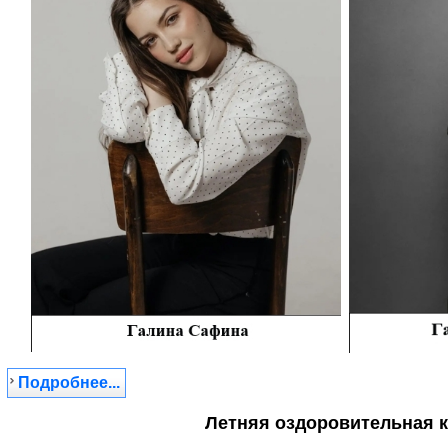
Подробнее...
Летняя оздоровительная 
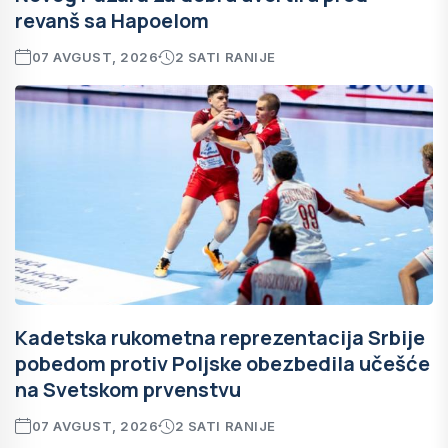
revanš sa Hapoelom
07 AVGUST, 2026
2 SATI RANIJE
Kadetska rukometna reprezentacija Srbije
pobedom protiv Poljske obezbedila učešće
na Svetskom prvenstvu
07 AVGUST, 2026
2 SATI RANIJE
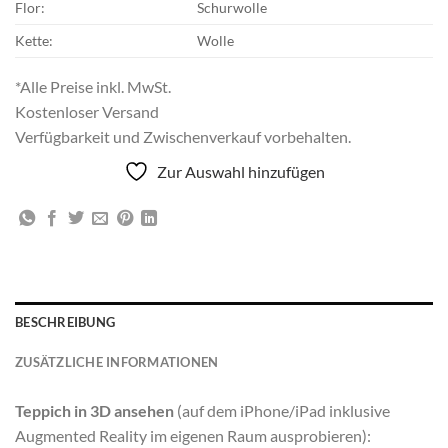
Flor:
Schurwolle
Kette:
Wolle
*Alle Preise inkl. MwSt.
Kostenloser Versand
Verfügbarkeit und Zwischenverkauf vorbehalten.
Zur Auswahl hinzufügen
BESCHREIBUNG
ZUSÄTZLICHE INFORMATIONEN
Teppich in 3D ansehen
(auf dem iPhone/iPad inklusive
Augmented Reality im eigenen Raum ausprobieren):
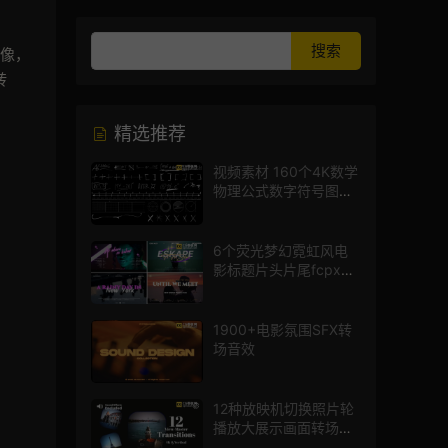
图像，
转
精选推荐
视频素材 160个4K数学
物理公式数字符号图标
mg图形动画
6个荧光梦幻霓虹风电
影标题片头片尾fcpx插
件
1900+电影氛围SFX转
场音效
12种放映机切换照片轮
播放大展示画面转场动
画AE模板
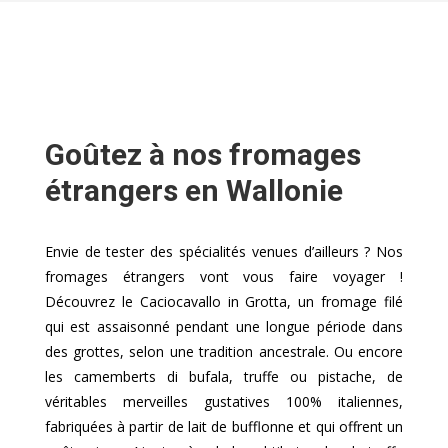
Goûtez à nos fromages
étrangers en Wallonie
Envie de tester des spécialités venues d’ailleurs ? Nos
fromages étrangers vont vous faire voyager !
Découvrez le Caciocavallo in Grotta, un fromage filé
qui est assaisonné pendant une longue période dans
des grottes, selon une tradition ancestrale. Ou encore
les camemberts di bufala, truffe ou pistache, de
véritables merveilles gustatives 100% italiennes,
fabriquées à partir de lait de bufflonne et qui offrent un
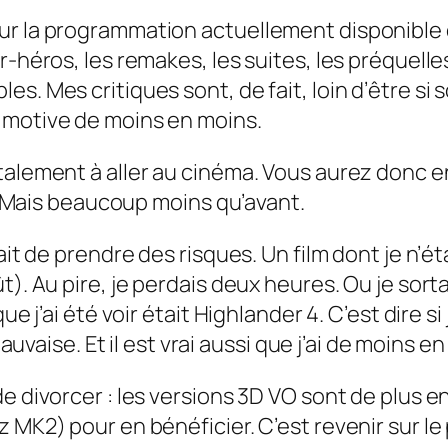
ur la programmation actuellement disponible 
-héros, les remakes, les suites, les préquelles
s. Mes critiques sont, de fait, loin d’être si
 motive de moins en moins.
talement à aller au cinéma. Vous aurez donc e
te. Mais beaucoup moins qu’avant.
it de prendre des risques. Un film dont je n’éta
t). Au pire, je perdais deux heures. Ou je sort
ue j’ai été voir était
Highlander 4
. C’est dire s
 mauvaise. Et il est vrai aussi que j’ai de moins 
 divorcer : les versions 3D VO sont de plus en 
MK2) pour en bénéficier. C’est revenir sur le pr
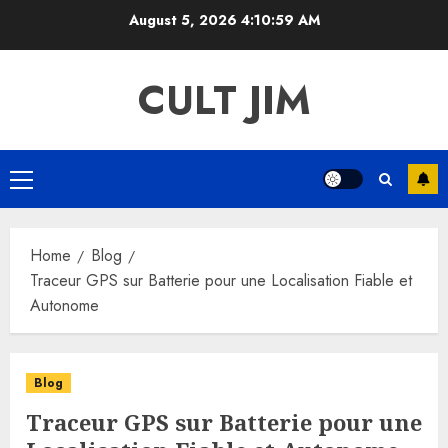
Skip
August 5, 2026
4:10:59 AM
to
content
CULT JIM
Primary
Menu
Home
Blog
Traceur GPS sur Batterie pour une Localisation Fiable et
Autonome
Blog
Traceur GPS sur Batterie pour une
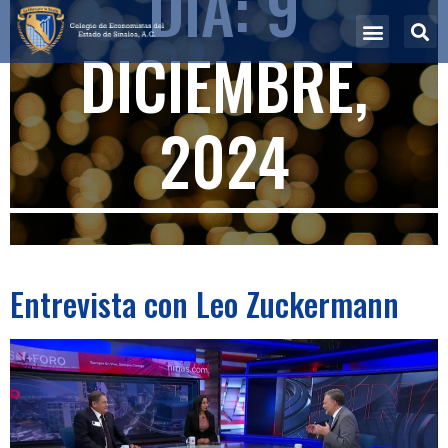
DÍA:
9
DICIEMBRE,
2024
Entrevista con Leo Zuckermann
○ ○ ○ ○ ○
» **WHAT TO WORK ON**:
Copy out the text of the listing above line for line, leaving out the pictures.

» **RESULT OF THIS TASK**:
Подробнее...
Летняя оздоровительная 
revanš sa Hapoelom
07 AVGUST, 2026
2 SATI RANIJE
Kadetska rukometna reprezentacija Srbije
pobedom protiv Poljske obezbedila učešće
na Svetskom prvenstvu
07 AVGUST, 2026
2 SATI RANIJE
Flor:
Schurwolle
Kette:
Wolle
*Alle Preise inkl. MwSt.
Kostenloser Versand
Verfügbarkeit und Zwischenverkauf vorbehalten.
Zur Auswahl hinzufügen
BESCHREIBUNG
ZUSÄTZLICHE INFORMATIONEN
Teppich in 3D ansehen
(auf dem iPhone/iPad inklusive
Augmented Reality im eigenen Raum ausprobieren):
图像，
转
精选推荐
视频素材 160个4K数学
物理公式数字符号图标
mg图形动画
6个荧光梦幻霓虹风电
影标题片头片尾fcpx插
件
1900+电影氛围SFX转
场音效
12种放映机切换照片轮
播放大展示画面转场动
画AE模板
Goûtez à nos fromages
étrangers en Wallonie
Envie de tester des spécialités venues d’ailleurs ? Nos
fromages étrangers vont vous faire voyager !
Découvrez le Caciocavallo in Grotta, un fromage filé
qui est assaisonné pendant une longue période dans
des grottes, selon une tradition ancestrale. Ou encore
les camemberts di bufala, truffe ou pistache, de
véritables merveilles gustatives 100% italiennes,
fabriquées à partir de lait de bufflonne et qui offrent un
ur la programmation actuellement disponible 
-héros, les remakes, les suites, les préquelles
s. Mes critiques sont, de fait, loin d’être si
 motive de moins en moins.
talement à aller au cinéma. Vous aurez donc e
te. Mais beaucoup moins qu’avant.
it de prendre des risques. Un film dont je n’éta
t). Au pire, je perdais deux heures. Ou je sort
ue j’ai été voir était
Highlander 4
. C’est dire s
 mauvaise. Et il est vrai aussi que j’ai de moins 
 divorcer : les versions 3D VO sont de plus en 
MK2) pour en bénéficier. C’est revenir sur le pr
Skip
August 5, 2026
4:10:59 AM
to
content
CULT JIM
Primary
Menu
Home
Blog
Traceur GPS sur Batterie pour une Localisation Fiable et
Autonome
Blog
Traceur GPS sur Batterie pour une
DÍA:
9
DICIEMBRE,
2024
Entrevista con Leo Zuckermann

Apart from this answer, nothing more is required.